И тогда старик-певец понял, понял чуткой своей душою,—перед ним не обычный барин. И он ответил на эту проникнутую болью речь сочувствием, сумев деликатно помочь жаждущей признания душе.

— Ты огорчаешь давно уже огорченное сердце естественною казнью,—говорил старик.—Не ведал я, что мог тебя обидеть, не приемля на вред послужить могущего подаяния: прости мне мой грех, но дай мне, коли хочешь мне что дать, дай, что может мне быть полезно... Холодная у нас была весна, у меня болело горло, плат-чишка не было чем повязать шею, бог помиловал, болезнь миновалась... Нет ли старенького у тебя платка? Когда у меня заболит горло, я его повяжу, он мою согреет шею, горло болеть перестанет, я тебя вспоминать буду, если тебе нужно воспоминовение нищего.

Так прост и мудр был ответ старого крестьянина — сделай, что полезно и нужно простым, обездоленным людям, и они будут вспоминать тебя, и они примут дело твое. В волнении путешественник спешит исполнить совет. «Я снял платок с моей шеи, повязал на шею слепого... И расстался с ним».

Так должна была кончиться глава «Клин», но она была продолжена. Именно здесь подлинный идейный конец книги, —путешественник получил благословение народа. И эта тема, жизненно важная для путешественника, для самого Радищева, тема, завершающая формирование революционно-демократического мировоззрения, тема осознания необходимости практических связей с народом, тема поисков путей к народу, к преодолению в будущем исторически сложившейся страшной далекости дворян от народа,—народа, творца революции и освободителя России от уз рабства,—заставила Радищева сломать композиционный принцип построения книги и дописать к этой главе еще несколько самых важных и решающих строк.
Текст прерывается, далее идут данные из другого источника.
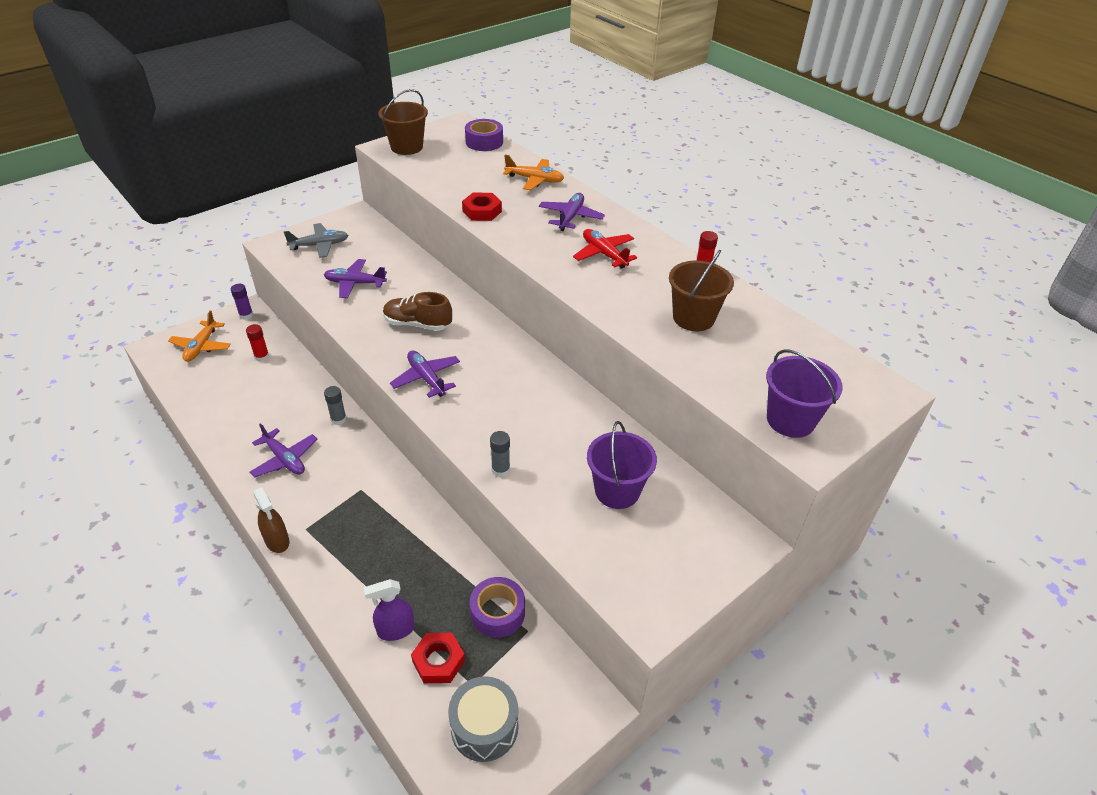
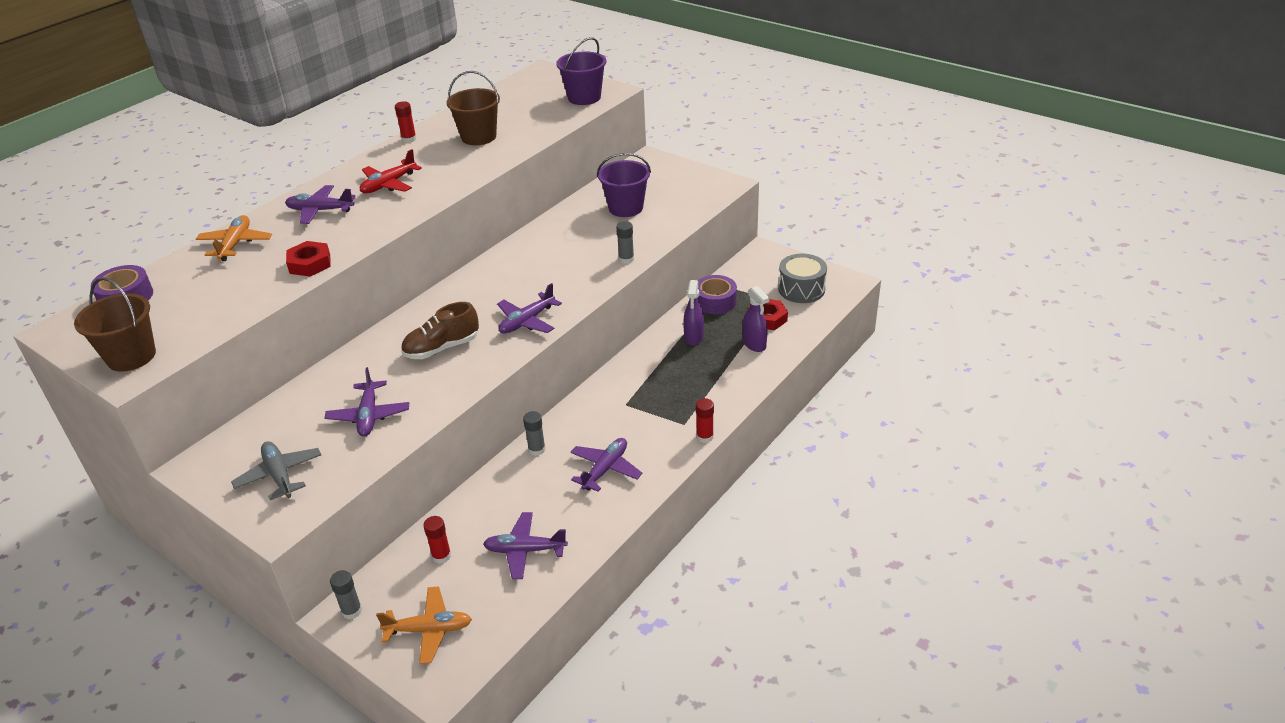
camera: 100 degrees left, 5 degrees down
(233, 399) = (525, 550): none -> purple plane
(246, 315) = (352, 611): purple glue stick -> grey glue stick
(277, 541) = (705, 437): brown spray bottle -> red glue stick
(417, 324) = (442, 348): brown shoe -> brown shoe turned 60 degrees clockwise
(437, 572) = (693, 337): none -> purple spray bottle

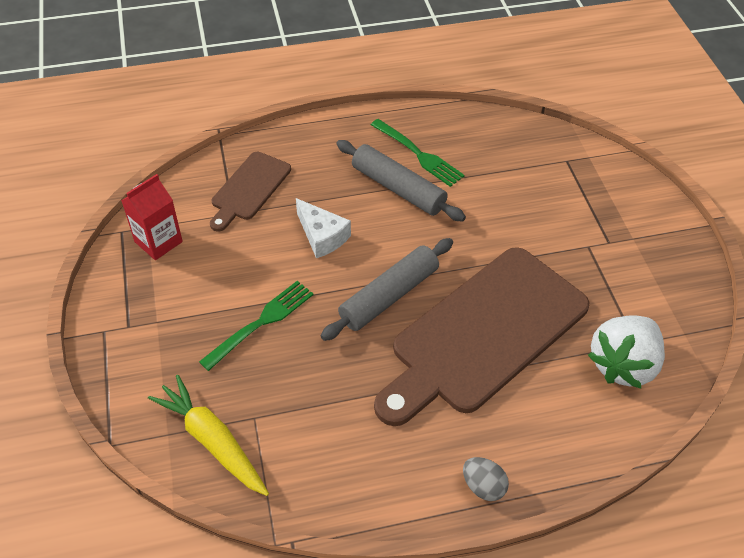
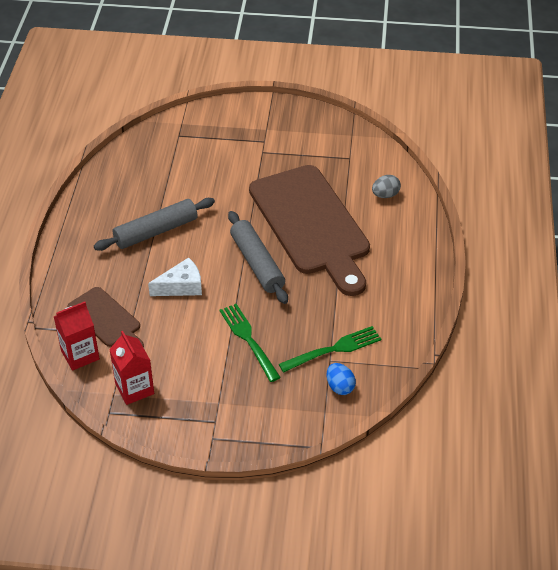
camera: 70 degrees left, 5 degrees down
(193, 184) = (80, 355): none -> red carton
(212, 441) = (340, 387): yellow carrot -> blue egg
(418, 154) = (126, 210): green fork -> green fork (334, 349)
(483, 486) = (423, 259): grey egg -> grey egg (385, 195)
(622, 364) = (362, 169): white strawberry -> none

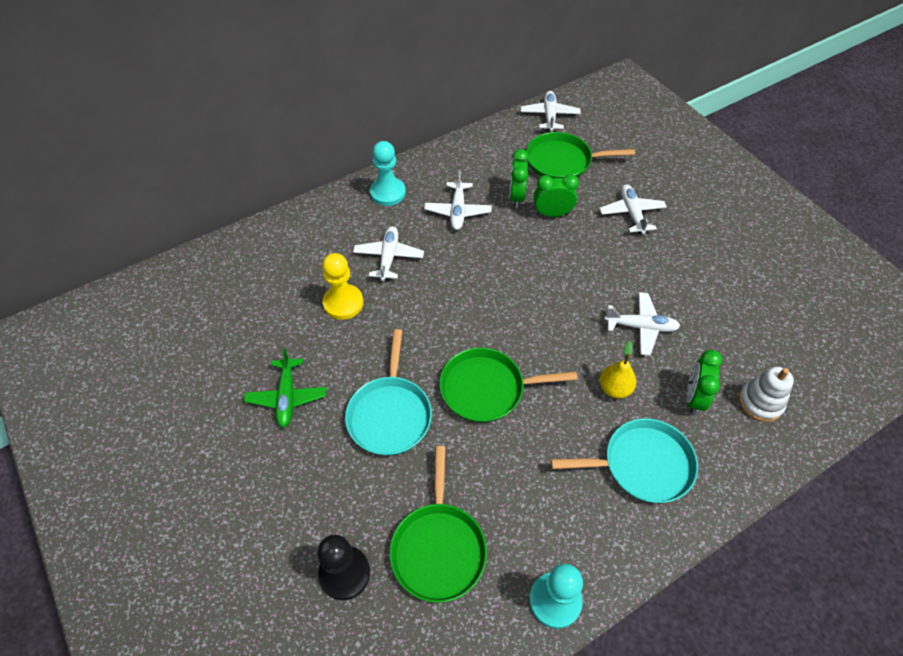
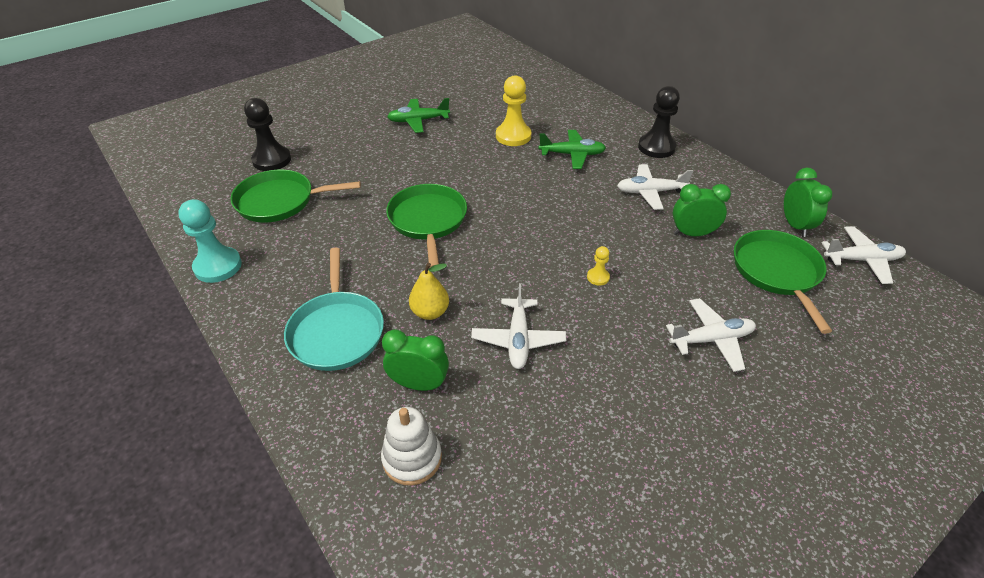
camera: 85 degrees right, 10 degrees down
(388, 193) = (656, 147): turquoise pawn -> black pawn
(388, 257) = (572, 155): white plane -> green plane
(390, 414) = (401, 169): turquoise pan -> none
(552, 214) = (677, 263): green clock -> green clock (795, 225)
(569, 266) = (598, 277): none -> yellow pawn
Книга Радищева описывала путешествие из Петербурга в Москву, то есть только в одном направлении. Путешественник, доезжая до Всесвятского, попрощался с читателем навсегда. Мы ничего не должны были знать о дальнейшей судьбе путешественника и не знали, если бы Радищев не сделал одного, и притом единственного, отступления во всей своей книге, отступления от раз принятого принципа—описывать путешествие лишь в одном направлении. Но Радищев не мог оставить читателя в неведе-йии—какова же будет дальнейшая судьба путешественника. И тогда к главе «Клин», где решался вопрос о благословении путешественника русскими крестьянами, делает приписку о том, что было с путешественником после пребывания его в Москве. Эта приписка продолжала историю с платком. «Возвращался через Клин, я уже не нашел слепого певца. Оп за три дня моего приезда умер. Но платок мой, сказывала мне та, которая ему приносила пирог по праздникам, надел, заболев, перед смертью, на шею, и с ним положили его во гроб! О! если кто чувствует цену сего платка, тот чувствует и то, что во мне происходило, слушав сие».

Свершилось! Вся эта глава, замечательная по силе художественного выражения, идейных исканий человека, порвавшего с дворянской средой во имя освобождения миллионов крепостных крестьян, утверждала не только историческую и политическую необходимость перехода дворянских революционеров на сторону народа, но и его возможность в будущем. Наивная и прекрасная в своей простоте история с платком символически олицетворяла то благословение трудового народа, которого так жаждал путешественник «на совершение своего пути», благословение, «обличавшее стезю в шествии и отнимавшее терние сомнительности».